To find the image of $A(1,6,3)$ in the line draw a line $AB$ perpendicular to the line.

Let $C$ be the image of point $A$ and $B$.

Let $a,b,c$ be the direction cosines of $AC$is perpendicular to the line

We know that, condition of perpendicularity.

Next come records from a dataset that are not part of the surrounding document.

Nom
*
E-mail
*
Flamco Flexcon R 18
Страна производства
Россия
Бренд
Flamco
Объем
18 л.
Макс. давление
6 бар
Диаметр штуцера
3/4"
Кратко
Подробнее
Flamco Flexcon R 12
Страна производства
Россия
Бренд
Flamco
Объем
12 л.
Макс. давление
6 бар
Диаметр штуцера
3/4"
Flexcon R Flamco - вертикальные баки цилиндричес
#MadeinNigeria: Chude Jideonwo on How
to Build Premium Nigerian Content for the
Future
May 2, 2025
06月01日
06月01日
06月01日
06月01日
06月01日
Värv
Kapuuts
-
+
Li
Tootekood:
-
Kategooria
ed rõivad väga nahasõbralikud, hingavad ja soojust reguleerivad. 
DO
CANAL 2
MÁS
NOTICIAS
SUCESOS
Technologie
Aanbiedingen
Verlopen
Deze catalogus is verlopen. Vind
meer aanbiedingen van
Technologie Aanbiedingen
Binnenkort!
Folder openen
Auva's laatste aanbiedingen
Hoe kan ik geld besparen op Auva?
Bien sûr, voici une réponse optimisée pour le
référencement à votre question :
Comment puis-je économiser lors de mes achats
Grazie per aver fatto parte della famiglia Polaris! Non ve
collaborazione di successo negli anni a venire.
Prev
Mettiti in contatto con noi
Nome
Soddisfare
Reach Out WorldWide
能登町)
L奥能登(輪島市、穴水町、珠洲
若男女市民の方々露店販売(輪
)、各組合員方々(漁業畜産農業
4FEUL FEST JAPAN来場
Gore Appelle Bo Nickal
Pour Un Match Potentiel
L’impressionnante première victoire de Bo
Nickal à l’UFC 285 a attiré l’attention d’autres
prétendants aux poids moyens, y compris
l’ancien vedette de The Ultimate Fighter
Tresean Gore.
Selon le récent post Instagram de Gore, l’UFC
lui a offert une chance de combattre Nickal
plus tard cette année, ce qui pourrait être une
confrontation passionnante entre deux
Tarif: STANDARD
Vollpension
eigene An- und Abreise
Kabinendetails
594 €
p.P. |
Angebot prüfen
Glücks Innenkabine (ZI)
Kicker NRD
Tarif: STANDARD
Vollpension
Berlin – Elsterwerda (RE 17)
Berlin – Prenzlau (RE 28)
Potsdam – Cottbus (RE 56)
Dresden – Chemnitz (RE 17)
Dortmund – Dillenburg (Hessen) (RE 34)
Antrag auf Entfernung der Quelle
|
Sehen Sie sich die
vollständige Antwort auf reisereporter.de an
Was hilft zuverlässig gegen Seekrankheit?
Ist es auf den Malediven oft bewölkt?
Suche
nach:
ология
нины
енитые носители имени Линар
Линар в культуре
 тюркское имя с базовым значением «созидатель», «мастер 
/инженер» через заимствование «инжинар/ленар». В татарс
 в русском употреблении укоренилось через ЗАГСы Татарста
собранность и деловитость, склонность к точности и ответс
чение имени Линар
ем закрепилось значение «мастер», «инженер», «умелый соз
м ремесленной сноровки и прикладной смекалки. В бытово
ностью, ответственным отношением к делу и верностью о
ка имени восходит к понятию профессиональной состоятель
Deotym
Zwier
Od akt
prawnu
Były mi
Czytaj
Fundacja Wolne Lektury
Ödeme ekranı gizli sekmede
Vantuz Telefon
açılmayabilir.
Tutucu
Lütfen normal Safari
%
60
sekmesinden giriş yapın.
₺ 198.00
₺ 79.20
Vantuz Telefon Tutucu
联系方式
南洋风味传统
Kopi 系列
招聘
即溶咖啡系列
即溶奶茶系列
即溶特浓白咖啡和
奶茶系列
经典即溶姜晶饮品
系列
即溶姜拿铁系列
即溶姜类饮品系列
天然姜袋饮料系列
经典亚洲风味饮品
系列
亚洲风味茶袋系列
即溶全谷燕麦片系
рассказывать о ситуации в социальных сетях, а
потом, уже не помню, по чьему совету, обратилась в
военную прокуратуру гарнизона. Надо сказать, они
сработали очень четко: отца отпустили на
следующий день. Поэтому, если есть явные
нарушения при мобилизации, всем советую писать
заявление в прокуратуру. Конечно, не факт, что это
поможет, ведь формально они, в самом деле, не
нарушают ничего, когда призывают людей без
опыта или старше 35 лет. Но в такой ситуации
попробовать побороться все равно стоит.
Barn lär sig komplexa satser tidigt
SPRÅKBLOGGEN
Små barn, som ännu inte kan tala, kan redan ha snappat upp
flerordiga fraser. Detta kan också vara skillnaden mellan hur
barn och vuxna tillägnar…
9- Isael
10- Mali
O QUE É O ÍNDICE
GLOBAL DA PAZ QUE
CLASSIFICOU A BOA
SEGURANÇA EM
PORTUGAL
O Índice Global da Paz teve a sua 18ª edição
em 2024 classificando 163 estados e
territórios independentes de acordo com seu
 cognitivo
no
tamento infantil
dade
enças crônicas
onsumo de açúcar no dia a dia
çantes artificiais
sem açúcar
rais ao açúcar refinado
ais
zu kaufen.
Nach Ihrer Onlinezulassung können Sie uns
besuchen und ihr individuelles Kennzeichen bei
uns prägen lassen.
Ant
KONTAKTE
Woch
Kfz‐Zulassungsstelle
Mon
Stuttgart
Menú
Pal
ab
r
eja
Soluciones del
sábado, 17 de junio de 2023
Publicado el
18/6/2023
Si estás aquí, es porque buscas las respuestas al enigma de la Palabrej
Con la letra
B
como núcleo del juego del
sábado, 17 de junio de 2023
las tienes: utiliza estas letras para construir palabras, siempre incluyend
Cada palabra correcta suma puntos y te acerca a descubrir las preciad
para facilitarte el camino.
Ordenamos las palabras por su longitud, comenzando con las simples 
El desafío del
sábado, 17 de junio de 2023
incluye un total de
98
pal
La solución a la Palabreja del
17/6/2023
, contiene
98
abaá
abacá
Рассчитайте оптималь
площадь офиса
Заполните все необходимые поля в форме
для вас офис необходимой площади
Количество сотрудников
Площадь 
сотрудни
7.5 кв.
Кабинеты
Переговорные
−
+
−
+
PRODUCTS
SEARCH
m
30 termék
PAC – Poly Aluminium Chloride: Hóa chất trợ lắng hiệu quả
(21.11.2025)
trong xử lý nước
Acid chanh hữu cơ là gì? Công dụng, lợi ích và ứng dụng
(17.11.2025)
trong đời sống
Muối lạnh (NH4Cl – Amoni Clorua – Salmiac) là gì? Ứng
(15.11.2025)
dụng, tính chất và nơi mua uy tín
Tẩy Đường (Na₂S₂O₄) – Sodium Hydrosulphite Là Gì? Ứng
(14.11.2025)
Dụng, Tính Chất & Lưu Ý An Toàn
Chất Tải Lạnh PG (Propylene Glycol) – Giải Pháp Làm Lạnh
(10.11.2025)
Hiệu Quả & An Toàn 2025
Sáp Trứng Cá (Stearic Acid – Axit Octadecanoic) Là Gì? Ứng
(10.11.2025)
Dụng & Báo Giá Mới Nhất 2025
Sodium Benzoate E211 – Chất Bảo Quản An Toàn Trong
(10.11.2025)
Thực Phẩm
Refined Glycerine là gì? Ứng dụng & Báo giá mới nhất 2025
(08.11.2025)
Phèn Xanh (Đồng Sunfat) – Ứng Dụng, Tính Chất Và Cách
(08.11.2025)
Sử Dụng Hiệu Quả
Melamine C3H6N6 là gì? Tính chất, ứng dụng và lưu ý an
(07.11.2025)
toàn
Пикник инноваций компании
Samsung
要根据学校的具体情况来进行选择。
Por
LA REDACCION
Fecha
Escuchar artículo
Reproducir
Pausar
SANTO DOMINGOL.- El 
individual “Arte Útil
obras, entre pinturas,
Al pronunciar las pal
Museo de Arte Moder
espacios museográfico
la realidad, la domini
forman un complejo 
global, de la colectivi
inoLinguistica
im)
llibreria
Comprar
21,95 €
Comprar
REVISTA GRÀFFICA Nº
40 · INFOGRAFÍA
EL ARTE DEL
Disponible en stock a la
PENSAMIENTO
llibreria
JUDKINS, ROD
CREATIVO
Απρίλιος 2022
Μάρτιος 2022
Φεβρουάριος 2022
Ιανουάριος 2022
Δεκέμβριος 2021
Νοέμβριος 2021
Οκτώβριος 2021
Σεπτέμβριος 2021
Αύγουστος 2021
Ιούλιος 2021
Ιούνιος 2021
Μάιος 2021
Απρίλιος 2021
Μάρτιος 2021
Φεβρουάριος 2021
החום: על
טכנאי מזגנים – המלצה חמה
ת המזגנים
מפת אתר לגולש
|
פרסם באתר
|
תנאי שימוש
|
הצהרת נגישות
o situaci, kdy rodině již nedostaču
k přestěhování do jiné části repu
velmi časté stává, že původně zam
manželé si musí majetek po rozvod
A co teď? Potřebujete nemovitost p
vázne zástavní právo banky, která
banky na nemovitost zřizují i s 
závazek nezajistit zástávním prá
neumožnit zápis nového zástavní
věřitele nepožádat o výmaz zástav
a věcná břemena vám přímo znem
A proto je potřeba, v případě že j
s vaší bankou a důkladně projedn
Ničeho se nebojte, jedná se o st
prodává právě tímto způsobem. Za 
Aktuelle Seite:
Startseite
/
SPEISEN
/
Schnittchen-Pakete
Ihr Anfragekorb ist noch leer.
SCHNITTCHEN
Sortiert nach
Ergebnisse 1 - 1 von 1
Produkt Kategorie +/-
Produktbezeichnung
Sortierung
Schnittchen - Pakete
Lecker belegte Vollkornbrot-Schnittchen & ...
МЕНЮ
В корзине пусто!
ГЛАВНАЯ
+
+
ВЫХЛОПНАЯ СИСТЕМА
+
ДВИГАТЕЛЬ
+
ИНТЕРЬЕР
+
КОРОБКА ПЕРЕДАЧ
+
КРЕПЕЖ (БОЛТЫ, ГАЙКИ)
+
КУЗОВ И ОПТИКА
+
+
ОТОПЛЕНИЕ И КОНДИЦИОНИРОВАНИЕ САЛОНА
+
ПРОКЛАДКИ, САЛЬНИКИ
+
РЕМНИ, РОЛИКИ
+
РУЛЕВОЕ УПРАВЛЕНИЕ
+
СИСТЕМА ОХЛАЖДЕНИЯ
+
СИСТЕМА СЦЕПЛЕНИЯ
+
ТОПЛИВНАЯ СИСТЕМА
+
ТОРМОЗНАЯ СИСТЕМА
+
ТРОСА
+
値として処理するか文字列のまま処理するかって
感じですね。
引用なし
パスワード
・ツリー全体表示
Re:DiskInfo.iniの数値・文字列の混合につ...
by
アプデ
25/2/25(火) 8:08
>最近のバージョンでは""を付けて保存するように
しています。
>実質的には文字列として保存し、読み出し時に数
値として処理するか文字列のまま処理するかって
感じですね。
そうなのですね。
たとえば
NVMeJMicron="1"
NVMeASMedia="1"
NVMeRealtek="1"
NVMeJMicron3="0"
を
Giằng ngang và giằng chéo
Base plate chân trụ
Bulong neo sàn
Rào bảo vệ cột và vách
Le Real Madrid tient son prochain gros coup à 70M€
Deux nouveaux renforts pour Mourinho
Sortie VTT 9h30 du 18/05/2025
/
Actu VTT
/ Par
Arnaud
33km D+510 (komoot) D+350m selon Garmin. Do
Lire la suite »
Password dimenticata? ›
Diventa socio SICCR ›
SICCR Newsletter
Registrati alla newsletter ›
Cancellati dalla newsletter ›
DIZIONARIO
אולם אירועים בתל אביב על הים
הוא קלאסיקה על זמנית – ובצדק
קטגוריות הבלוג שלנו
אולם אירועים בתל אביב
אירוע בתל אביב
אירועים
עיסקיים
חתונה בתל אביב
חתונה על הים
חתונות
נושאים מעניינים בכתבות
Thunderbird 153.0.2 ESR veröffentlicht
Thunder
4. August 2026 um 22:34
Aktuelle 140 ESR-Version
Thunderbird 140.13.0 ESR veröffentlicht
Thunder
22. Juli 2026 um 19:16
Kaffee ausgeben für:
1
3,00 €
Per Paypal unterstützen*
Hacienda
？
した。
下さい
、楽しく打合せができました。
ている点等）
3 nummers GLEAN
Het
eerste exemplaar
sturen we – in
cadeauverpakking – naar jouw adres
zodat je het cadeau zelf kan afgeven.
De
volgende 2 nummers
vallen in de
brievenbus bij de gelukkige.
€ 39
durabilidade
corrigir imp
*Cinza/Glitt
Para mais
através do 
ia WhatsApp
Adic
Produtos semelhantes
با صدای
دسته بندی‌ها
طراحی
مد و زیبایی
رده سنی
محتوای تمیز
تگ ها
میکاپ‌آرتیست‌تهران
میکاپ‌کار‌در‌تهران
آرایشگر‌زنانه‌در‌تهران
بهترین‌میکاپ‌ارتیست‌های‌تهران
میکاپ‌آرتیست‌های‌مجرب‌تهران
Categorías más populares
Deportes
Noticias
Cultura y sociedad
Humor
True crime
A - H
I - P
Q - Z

$a\times 1+b\times 2+c\times 3=0......\left(3\right)$

$a+2b+3c=0$

Now let, $\frac{x-1}{a}=\frac{y-6}{b}=\frac{z-3}{c}=k\left(say\right)......\left(3\right)$

Any point on the line (2) is $(ak+1,bk+6,ck+3)$

Let the point be $B$.

But $B$ also lies on the line $\left(1\right)$

$\therefore \frac{ak+1}{1}=\frac{bk+6-1}{2}=\frac{ck+3-2}{3}$

$\Rightarrow \frac{ak+1}{1}=\frac{bk+5}{2}=\frac{ck+1}{3}$

$\Rightarrow \frac{1(ak+1)+2(bk+5)+3(ck+1)}{1\times 1+2\times 2+3\times 3}$

$\Rightarrow \frac{14+(a+2b+3c)k}{14}=1$

$\Rightarrow (a+2b+3c)k=0$

$\Rightarrow ak=0,bk=-3,ck=2$

Then,

$B=(0+1,-3+6,2+3)$

$B=(1,3,5)$

Since, C is the midpoint of AB

$\frac{1+x^{\prime }}{2}=1and\frac{6+y^{\prime }}{2}=3and\frac{3+z^{\prime }}{2}=5$

$\Rightarrow x^{\prime }=1,y^{\prime }=0and{z}^{\prime }=7$

Hence $(1,0,7)$ is the image of A in line.